New York (ANTARA) - Harga minyak turun tipis pada akhir perdagangan Senin (Selasa pagi WIB), tertekan kekhawatiran atas lonjakan kasus virus corona secara global dan oleh rencana Libya untuk meningkatkan produksi, tetapi harapan untuk paket fiskal AS memberikan beberapa dukungan.
Minyak mentah berjangka Brent untuk pengiriman Desember turun 31 sen menjadi menetap di 42,62 dolar AS per barel. Minyak mentah berjangka AS West Texas Intermediate (WTI) AS untuk pengiriman November berkurang lima sen menjadi menetap di 40,83 dolar AS per barel.
Para analis juga fokus pada pertemuan komite pemantauan menteri OPEC+ pada Senin (19/10/2020). Menteri Energi Rusia Alexander Novak mengatakan komite merekomendasikan untuk tetap berpegang pada kesepakatan global kelompok untuk mengurangi produksi minyak.
Baca juga: Harga minyak tertekan kekhawatiran kebangkitan COVID di AS dan Eropa
Arab Saudi, anggota terbesar Organisasi Negara-negara Pengekspor Minyak, mengatakan tidak ada yang meragukan komitmen kelompok tersebut untuk memberikan dukungan, sementara tiga sumber dari negara-negara produsen mengatakan peningkatan produksi yang direncanakan dari Januari dapat dibatalkan jika perlu.
OPEC+, kelompok OPEC dan sekutunya termasuk Rusia, membatasi produksi minyak sebesar 7,7 juta barel per hari (bph), turun dari pemotongan sebesar 9,7 juta barel per hari, dan akan mengurangi pemotongan sebesar dua juta barel per hari lagi pada Januari.
"Tidak ada kejutan besar dari pertemuan OPEC+," kata Phil Flynn, analis senior di Price Futures Group di Chicago. "Mereka mengatakan semua hal benar, tetapi tidak ada kejutan besar sehingga pasar cukup stabil."
Menekan harga, Libya telah secara signifikan meningkatkan produksinya setelah pelonggaran blokade oleh pasukan timur pada September.
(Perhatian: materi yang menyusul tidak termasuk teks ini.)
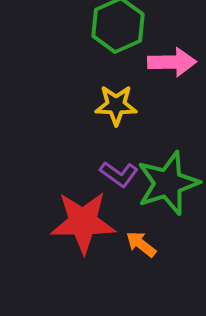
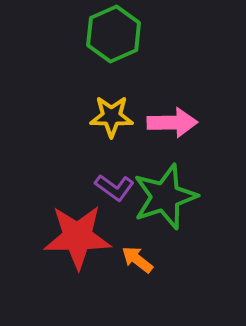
pink arrow: (172, 62) -> (172, 123), moved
Ladang minyak Abu Attifel 70.000 barel per hari diharapkan akan memulai kembali produksinya pada 24 Oktober setelah ditutup selama berbulan-bulan, kata dua teknisi.
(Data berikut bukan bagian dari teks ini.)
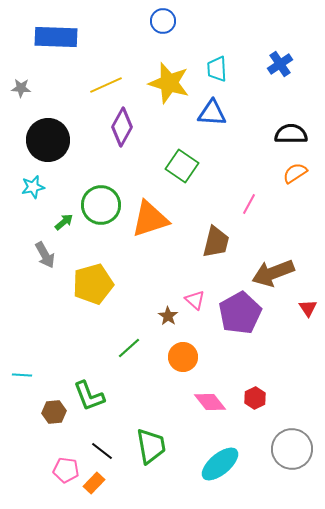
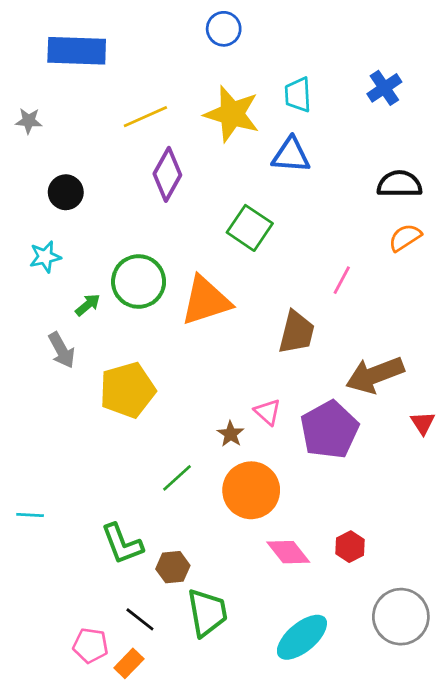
black circle: (48, 140) -> (66, 192), size x0.6
orange circle: (183, 357) -> (251, 490), size x1.4
brown hexagon: (54, 412) -> (173, 567), moved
Baca juga: Harga minyak merosot, terseret naiknya stok dan kebuntuan stimulus AS
Sementara itu, kasus virus corona di seluruh dunia melampaui 40 juta pada Senin (19/10/2020) menurut penghitungan Reuters. Banyak pemerintah-pemerintah Eropa yang memperketat penguncian untuk mengekang penyebaran virus, memperbaharui kekhawatiran tentang permintaan minyak.
"Pembatasan ketat terbaru ini pasti akan menghambat pertumbuhan ekonomi dan merusak pemulihan permintaan bahan bakar," kata Stephen Brennock dari pialang minyak PVM.
Harapan untuk paket stimulus AS yang baru memberikan beberapa dukungan untuk harga. Gedung Putih "sangat optimis" bahwa Ketua DPR Demokrat Nancy Pelosi mungkin bergerak menuju kesepakatan tentang RUU stimulus baru virus corona, kata seorang juru bicara pada Senin (19/10/2020).
Bank of America memproyeksikan Brent dan WTI masing-masing akan mencapai rata-rata 44 dolar AS dan 40 dolar AS per barel pada 2020, dan 50 dolar AS dan 47 dolar AS per barel pada 2021.
Sementara itu, hiruk pikuk pembelian minyak China awal tahun ini diperkirakan akan melambat pada kuartal keempat. Pabrik penyulingan China memperlambat laju pemrosesan mereka pada September.